| What you should do |
How many lines in the records below contain the word "which"? Reply with the number alone.

== Supplied material

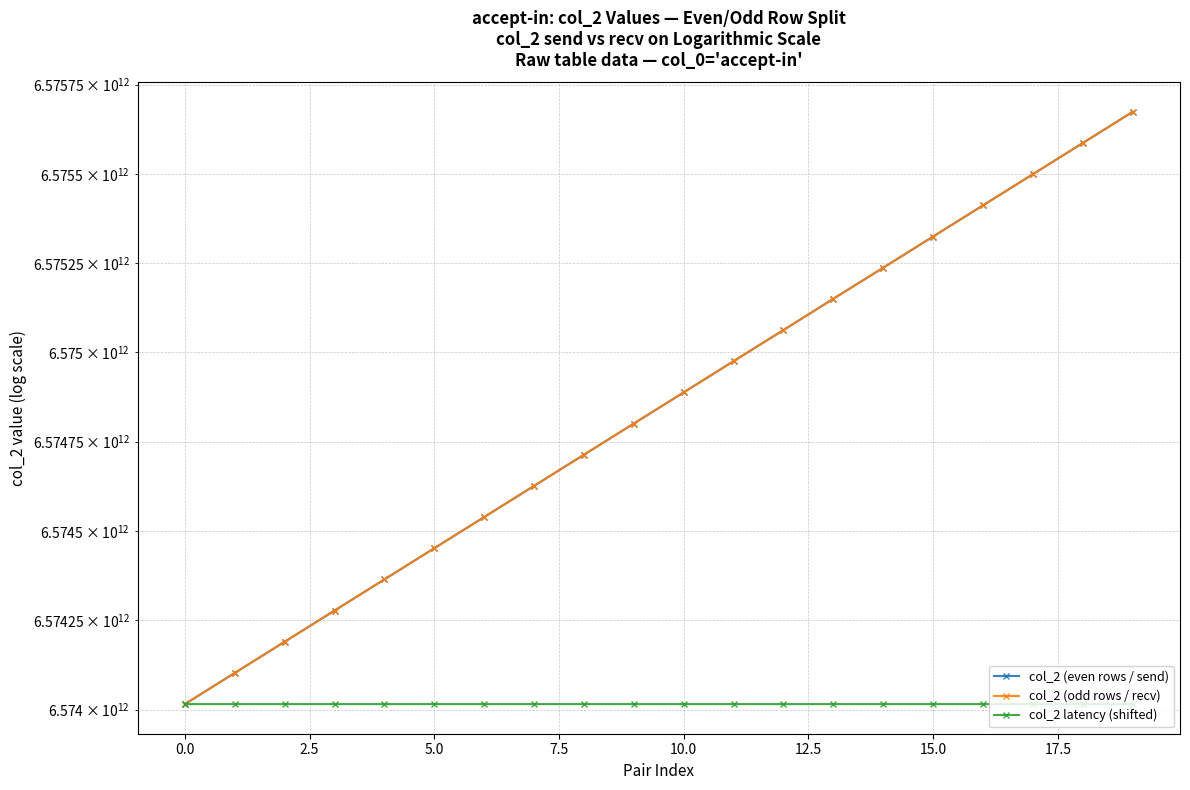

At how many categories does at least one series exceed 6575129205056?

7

====
== Supplied material

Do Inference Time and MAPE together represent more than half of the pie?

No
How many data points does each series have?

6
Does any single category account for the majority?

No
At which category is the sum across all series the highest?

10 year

====
== Supplied material

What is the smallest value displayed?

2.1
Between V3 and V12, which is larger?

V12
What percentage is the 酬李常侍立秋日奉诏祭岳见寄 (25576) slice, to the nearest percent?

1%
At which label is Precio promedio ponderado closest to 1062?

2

====

| Answer to this task |
3